According to a study by The Phoenix Companies, nearly three-quarters (71 percent) of Americans would consider using annuities to establish predictable income in retirement, as a vehicle to protect inheritances, or as way to protect money for health and chronic care expenses.

But 53 percent said they are “not familiar with annuities,” according to Phoenix Companies, and only 20 percent are actually planning to use an annuity to convert retirement savings into a set income stream.

The survey confirms what annuity-industry insiders have suspected anecdotally for years, says Mark Fitzgerald, national sales manager for Saybrus Partners, a subsidiary of Phoenix. People “don’t necessarily understand the basic income protection traditionally offered on all annuities, and they also are not aware of the range of benefits available on newer products, such as accumulation and chronic care features.”

When investors have annuities explained to them, particularly the variety of annuities designed to protect income for specific purposes in retirement, such as long-term health care costs, people show a strong interest, Fitzgerald said. “The annuities available today are not your grandfather’s annuity.”

About half of respondents said they would use annuities to establish an income stream.

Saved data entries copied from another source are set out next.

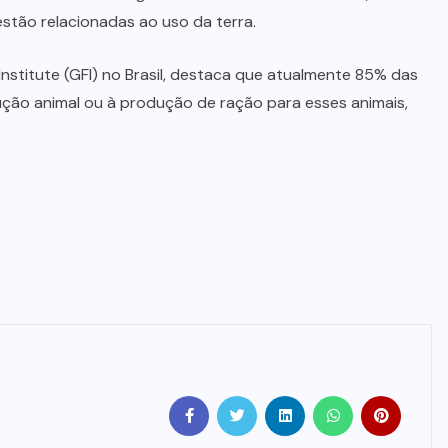
estão relacionadas ao uso da terra.
nstitute (GFI) no Brasil, destaca que atualmente 85% das
ução animal ou à produção de ração para esses animais,
BEBIDAS
LANÇAMENTOS
Starbucks aposta em leite
proteico no Brasil
06/08/2026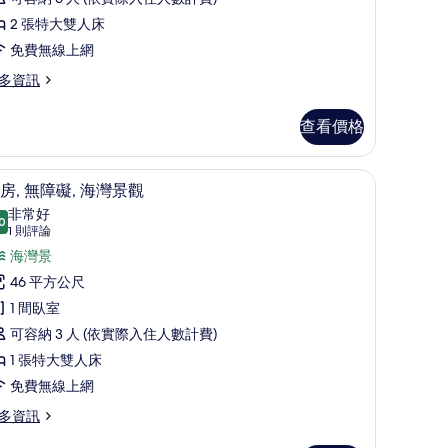
間
所
2 張特大雙人床
臥
有
免費無線上網
,
相
多資訊
海
片
灣
查看價格
景
觀
高級寢具、迷你吧、客房內保險箱、隔音
高級寢具、迷你吧、客房內保險箱、隔音
顯
4
的
房, 無障礙, 海灣景觀
示
非常好
所
0
8.0 分，滿分 10 分
客
(1
1 則評論
有
則
,
海灣景
相
評
無
46 平方公尺
片
論)
障
1 間臥室
,
可容納 3 人 (依實際入住人數計費)
海
1 張特大雙人床
灣
免費無線上網
景
多資訊
觀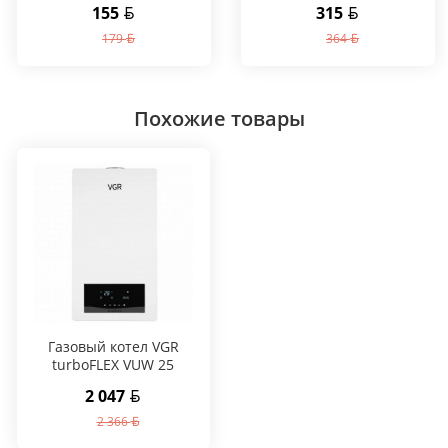
155
315
179
364
Похожие товары
Газовый котел VGR
turboFLEX VUW 25
2 047
2 366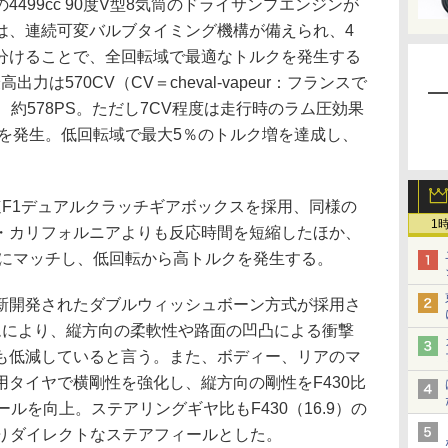
499cc 90度V型8気筒のドライサンプエンジンが
は、連続可変バルブタイミング機構が備えられ、4
分けることで、全回転域で最適なトルクを発生する
出力は570CV（CV＝cheval-vapeur：フランスで
、約578PS。ただし7CV程度は走行時のラム圧効果
mを発生。低回転域で最大5％のトルク増を達成し、
。
F1デュアルクラッチギアボックスを採用、同様の
1
・カリフォルニアよりも反応時間を短縮したほか、
線にマッチし、低回転から高トルクを発生する。
開発されたダブルウィッシュボーン方式が採用さ
ムにより、縦方向の柔軟性や路面の凹凸による衝撃
も低減していると言う。また、ボディー、リアのマ
タイヤで横剛性を強化し、縦方向の剛性をF430比
ルを向上。ステアリングギヤ比もF430（16.9）の
、よりダイレクトなステアフィールとした。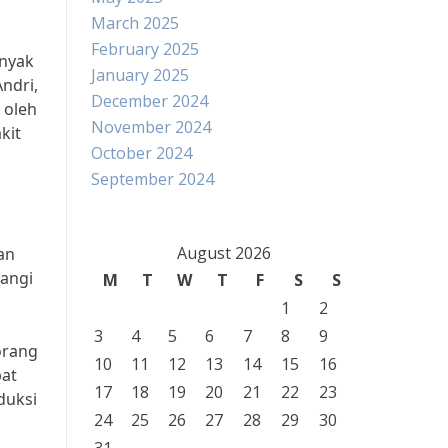
March 2025
February 2025
anyak
January 2025
ndri,
December 2024
 oleh
November 2024
kit
October 2024
September 2024
n
n
August 2026
an
rangi
M
T
W
T
F
S
S
1
2
3
4
5
6
7
8
9
orang
10
11
12
13
14
15
16
pat
17
18
19
20
21
22
23
duksi
24
25
26
27
28
29
30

Forty-one percent said would use and annuity as an inheritance vehicle, and 36 percent said they’d use an annuity to establish reserves for health-care expenses.

One-quarter of respondents said they would not consider purchasing an annuity for any reason.

The Phoenix data suggests the annuity industry has some work to do in establishing a greater understanding of their products: 34 percent of participants said they were “not at all familiar” with annuities; 19 percent were “not very familiar.” Only 13 percent said they were “very familiar.”

Of the pre-retirees surveyed, 69 percent expressed confidence in their ability to establish predictable income streams with their retirement savings.

The challenge for the annuity industry is in bridging the gap between those who would consider using annuities to set up predictable income streams (49 percent), and those who are actually planning to do so (20 percent).

“While it is encouraging that people are willing to consider annuities, they clearly need some help translating intentions into concrete plans,” says Fitzgerald.